__SELECTED PASSAGE__:
%%

R v Easton

Case

[2008] SASC 66

12 March 2008


SUPREME COURT OF SOUTH AUSTRALIA

(Court of Criminal Appeal)

R v EASTON

[2008] SASC 66

Judgment of The Court of Criminal Appeal

(The Honourable Justice Duggan, The Honourable Justice Bleby and The Honourable Justice Vanstone)

12 March 2008

CRIMINAL LAW - PARTICULAR OFFENCES - DRUG OFFENCES - PROCEDURE - AGGRAVATING CIRCUMSTANCES

Appellant pleaded guilty to taking part in the manufacture of methylamphetamine (1 count) and producing cannabis (1 count) - large amount of laboratory equipment and chemicals found on premises - concealed cellar with sophisticated hydroponic system - disputed facts hearing on whether appellant's participation was for commercial purpose - finding that operations in the premises were for a commercial purpose - whether Judge could have been satisfied beyond reasonable doubt that appellant's participation in manufacturing methylamphetamine was for a commercial purpose - whether appellant sentenced for more than one offence - appeal dismissed.

Criminal Law (Sentencing) Act 1988 s18A; Controlled Substances Act 1984 ss32(1)(a), 32(1)(b), referred to.
R v Mackinder [2004] SASC 252; R v Pomeroy [2004] SASC 310, considered.

R v EASTON
[2008] SASC 66

Court of Criminal Appeal:  Duggan, Bleby and Vanstone JJ

  1. DUGGAN J.         I would dismiss the appeal for the reasons prepared by Bleby J.

    BLEBY J.

%%

__TASKS TO CARRY OUT__:
**a)** According to the R v Easton judgment, what two offenses did the appellant plead guilty to?
**b)** Continue the R v Easton judgment from its last line, writing the opening of Bleby J's reasons.

__DATA TO EXAMINE__:
%%

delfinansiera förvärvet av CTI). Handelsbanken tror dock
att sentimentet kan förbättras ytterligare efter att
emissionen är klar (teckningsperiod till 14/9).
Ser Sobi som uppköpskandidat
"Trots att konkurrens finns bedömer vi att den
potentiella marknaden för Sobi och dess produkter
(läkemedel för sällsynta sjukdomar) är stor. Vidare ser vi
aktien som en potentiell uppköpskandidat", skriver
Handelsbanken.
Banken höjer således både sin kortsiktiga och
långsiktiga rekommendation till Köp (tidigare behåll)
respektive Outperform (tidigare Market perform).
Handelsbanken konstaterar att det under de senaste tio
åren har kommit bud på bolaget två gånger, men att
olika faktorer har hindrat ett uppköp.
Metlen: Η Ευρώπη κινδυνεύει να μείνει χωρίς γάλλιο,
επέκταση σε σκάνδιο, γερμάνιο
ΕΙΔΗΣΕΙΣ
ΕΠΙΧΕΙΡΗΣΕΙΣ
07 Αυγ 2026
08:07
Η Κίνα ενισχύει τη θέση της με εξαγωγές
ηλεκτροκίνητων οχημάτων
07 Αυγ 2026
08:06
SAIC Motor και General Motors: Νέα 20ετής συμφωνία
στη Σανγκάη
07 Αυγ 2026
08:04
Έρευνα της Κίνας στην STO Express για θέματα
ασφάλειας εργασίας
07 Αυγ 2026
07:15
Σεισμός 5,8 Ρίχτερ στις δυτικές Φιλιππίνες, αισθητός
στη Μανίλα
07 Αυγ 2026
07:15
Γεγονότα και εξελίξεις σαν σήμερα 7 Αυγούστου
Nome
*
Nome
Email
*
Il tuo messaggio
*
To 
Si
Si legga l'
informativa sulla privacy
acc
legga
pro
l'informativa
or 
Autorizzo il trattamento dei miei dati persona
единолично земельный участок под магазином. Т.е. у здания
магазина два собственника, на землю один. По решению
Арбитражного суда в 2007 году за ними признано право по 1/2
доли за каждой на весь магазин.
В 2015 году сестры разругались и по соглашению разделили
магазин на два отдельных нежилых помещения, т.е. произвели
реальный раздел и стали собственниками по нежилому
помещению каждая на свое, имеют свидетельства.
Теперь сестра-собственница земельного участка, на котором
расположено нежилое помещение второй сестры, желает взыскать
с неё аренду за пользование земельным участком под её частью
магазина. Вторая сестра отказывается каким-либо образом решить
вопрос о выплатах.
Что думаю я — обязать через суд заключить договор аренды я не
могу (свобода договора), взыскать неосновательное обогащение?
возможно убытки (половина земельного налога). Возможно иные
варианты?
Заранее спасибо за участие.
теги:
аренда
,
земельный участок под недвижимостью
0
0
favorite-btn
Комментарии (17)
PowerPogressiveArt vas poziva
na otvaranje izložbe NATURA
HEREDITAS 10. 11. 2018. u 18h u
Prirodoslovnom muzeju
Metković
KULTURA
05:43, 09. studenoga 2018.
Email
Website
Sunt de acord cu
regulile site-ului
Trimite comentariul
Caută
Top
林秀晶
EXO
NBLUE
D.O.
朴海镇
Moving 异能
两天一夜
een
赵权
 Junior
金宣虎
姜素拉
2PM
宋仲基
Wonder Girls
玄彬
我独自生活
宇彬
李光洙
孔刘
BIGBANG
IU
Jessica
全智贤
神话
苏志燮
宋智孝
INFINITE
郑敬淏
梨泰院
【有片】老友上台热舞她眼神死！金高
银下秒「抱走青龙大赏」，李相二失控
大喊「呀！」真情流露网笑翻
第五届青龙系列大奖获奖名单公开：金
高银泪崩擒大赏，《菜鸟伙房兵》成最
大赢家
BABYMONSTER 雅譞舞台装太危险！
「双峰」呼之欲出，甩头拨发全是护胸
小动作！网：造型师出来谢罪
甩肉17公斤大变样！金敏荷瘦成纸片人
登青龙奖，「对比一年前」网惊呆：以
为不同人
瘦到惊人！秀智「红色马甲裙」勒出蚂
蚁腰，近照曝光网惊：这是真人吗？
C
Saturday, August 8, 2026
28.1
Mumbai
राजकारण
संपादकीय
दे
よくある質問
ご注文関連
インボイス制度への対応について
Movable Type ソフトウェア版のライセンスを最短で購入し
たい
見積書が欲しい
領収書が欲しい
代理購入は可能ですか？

%%
%%

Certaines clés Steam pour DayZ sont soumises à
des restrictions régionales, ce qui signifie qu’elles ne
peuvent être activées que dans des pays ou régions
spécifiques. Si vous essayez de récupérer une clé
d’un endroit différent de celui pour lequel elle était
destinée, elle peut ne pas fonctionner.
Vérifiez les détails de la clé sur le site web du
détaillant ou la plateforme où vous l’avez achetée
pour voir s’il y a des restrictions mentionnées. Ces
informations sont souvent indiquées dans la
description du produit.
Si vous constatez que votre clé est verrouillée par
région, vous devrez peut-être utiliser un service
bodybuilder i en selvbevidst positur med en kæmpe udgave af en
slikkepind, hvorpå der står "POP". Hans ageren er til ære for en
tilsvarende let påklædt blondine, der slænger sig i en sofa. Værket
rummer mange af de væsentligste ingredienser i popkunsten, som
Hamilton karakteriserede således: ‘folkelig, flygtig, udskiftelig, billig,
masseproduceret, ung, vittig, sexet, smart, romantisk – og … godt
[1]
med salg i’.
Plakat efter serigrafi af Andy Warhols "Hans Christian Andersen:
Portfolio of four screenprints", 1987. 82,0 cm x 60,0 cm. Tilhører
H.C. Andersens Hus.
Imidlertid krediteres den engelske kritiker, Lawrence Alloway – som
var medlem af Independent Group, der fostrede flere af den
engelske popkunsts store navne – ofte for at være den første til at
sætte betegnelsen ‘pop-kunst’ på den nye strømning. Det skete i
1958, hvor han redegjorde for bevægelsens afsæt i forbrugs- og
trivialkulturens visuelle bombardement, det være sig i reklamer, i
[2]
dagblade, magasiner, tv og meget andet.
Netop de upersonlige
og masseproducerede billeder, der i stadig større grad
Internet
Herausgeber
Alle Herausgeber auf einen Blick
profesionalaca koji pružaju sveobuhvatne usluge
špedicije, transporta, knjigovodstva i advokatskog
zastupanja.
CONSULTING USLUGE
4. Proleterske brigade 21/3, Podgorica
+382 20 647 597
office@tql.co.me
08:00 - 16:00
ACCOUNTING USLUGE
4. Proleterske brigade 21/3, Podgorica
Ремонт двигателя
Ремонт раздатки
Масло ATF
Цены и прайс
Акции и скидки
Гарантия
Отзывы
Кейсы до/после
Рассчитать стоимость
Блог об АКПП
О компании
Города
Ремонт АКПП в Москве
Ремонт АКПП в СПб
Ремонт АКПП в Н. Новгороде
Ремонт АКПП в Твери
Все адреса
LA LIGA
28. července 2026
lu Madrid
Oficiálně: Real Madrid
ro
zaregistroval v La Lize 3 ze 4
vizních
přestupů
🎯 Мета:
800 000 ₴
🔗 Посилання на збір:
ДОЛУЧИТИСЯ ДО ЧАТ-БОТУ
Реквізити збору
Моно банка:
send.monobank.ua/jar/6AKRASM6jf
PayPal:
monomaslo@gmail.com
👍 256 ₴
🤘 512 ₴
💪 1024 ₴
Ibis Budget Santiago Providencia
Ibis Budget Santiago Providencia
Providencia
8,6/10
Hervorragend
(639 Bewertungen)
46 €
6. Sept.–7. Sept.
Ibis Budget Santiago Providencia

%%

__RESPONSES TO THE EXERCISE__:
**a)** Taking part in the manufacture of methylamphetamine (one count) and producing cannabis (one count).

**b)**
    Introduction

  2. The appellant appeals against a sentence of imprisonment imposed in the District Court. He was charged with and pleaded guilty to one count of taking part in the manufacture of methylamphetamine contrary to s 32(1)(b) of the Controlled Substances Act 1984 (SA) and one count of producing cannabis, contrary to s 32(1)(a) of that Act. For both offences the Court imposed a single sentence pursuant to s 18A of Criminal Law (Sentencing) Act 1988 (SA) of 24 months imprisonment with a non-parole period of 18 months, both of which commenced on 27 September 2007, the date of the sentence. But for his plea of guilty, the Judge would have sentenced the appellant to imprisonment for 30 months.

    A disputed facts hearing

  3. The prosecution alleged that the appellant should be sentenced on the basis that the commission of the two offences was commercially motivated.  The appellant denied any commercial involvement or motivation.  He asserted that the methylamphetamine and cannabis in question were for his personal use.

  4. The Judge conducted a disputed facts hearing.

  5. On 11 October 2005 police searched some domestic premises at Plympton.  No-one was at home during the initial search, but the appellant returned to the house, where he was living, while the search was in progress.  He had been residing at the property, alone, for about one month.  He was not paying rent, but he had arranged to undertake some repair work at the premises.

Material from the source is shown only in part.